» DATA TO PROCESS:

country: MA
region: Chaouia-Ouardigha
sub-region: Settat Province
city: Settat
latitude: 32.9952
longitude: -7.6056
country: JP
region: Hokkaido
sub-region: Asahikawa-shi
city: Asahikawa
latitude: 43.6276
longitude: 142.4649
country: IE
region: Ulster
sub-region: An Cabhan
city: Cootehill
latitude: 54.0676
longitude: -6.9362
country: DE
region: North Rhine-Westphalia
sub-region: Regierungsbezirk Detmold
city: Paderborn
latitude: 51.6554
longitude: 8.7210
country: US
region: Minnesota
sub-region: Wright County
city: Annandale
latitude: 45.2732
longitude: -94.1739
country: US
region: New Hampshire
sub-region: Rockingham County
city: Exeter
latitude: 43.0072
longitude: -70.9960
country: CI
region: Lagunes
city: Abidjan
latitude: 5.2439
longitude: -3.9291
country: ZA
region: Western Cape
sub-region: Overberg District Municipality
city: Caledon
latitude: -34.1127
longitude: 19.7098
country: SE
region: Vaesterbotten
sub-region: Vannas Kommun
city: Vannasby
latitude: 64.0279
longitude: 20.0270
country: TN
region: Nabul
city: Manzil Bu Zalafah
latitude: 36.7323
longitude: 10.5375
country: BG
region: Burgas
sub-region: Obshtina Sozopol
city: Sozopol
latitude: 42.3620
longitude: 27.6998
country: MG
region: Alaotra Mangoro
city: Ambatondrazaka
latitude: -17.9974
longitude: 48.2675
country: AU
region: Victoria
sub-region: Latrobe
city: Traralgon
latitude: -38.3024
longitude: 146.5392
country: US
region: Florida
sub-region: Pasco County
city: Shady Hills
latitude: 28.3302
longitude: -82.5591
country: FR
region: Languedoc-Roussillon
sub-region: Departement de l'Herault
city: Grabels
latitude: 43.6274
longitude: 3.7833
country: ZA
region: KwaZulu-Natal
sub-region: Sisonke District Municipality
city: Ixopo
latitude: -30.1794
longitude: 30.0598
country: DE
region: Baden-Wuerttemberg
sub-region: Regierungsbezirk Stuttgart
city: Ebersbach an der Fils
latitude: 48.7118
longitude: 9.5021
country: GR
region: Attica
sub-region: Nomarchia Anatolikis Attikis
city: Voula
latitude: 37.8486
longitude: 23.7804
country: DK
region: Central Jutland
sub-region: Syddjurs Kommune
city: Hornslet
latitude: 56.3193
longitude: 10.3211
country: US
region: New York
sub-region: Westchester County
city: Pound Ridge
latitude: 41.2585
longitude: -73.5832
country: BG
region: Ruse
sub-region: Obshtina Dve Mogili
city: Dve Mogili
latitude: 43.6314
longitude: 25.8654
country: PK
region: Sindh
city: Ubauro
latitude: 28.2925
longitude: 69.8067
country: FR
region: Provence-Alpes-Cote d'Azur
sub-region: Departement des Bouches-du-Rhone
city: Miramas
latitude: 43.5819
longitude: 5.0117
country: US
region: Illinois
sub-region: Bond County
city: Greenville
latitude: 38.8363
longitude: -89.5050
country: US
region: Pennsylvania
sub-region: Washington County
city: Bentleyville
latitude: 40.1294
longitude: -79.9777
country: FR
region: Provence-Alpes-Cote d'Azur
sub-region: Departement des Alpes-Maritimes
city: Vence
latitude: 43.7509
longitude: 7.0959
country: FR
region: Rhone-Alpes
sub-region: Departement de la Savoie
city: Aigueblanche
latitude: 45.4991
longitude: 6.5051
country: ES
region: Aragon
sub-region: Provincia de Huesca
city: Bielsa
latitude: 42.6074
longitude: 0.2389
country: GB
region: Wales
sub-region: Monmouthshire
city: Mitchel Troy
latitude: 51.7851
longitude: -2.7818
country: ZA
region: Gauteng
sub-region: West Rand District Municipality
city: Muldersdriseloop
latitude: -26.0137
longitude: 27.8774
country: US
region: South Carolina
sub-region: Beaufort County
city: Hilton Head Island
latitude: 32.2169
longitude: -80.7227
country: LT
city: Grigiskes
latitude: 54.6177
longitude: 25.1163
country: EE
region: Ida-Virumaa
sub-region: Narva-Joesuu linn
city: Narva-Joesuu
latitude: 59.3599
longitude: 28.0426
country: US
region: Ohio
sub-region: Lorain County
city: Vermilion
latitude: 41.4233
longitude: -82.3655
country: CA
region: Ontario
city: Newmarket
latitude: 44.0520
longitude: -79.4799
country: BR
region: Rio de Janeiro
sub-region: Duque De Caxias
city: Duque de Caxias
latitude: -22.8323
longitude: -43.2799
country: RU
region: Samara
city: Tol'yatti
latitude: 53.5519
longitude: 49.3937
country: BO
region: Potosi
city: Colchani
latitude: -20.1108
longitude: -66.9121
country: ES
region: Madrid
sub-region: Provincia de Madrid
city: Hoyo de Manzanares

» TASK REQUIREMENTS: Give the number of lines in the data above that contain the string "Departement". Case counts. Reply with the number only.

» WRITTEN ANSWER: 4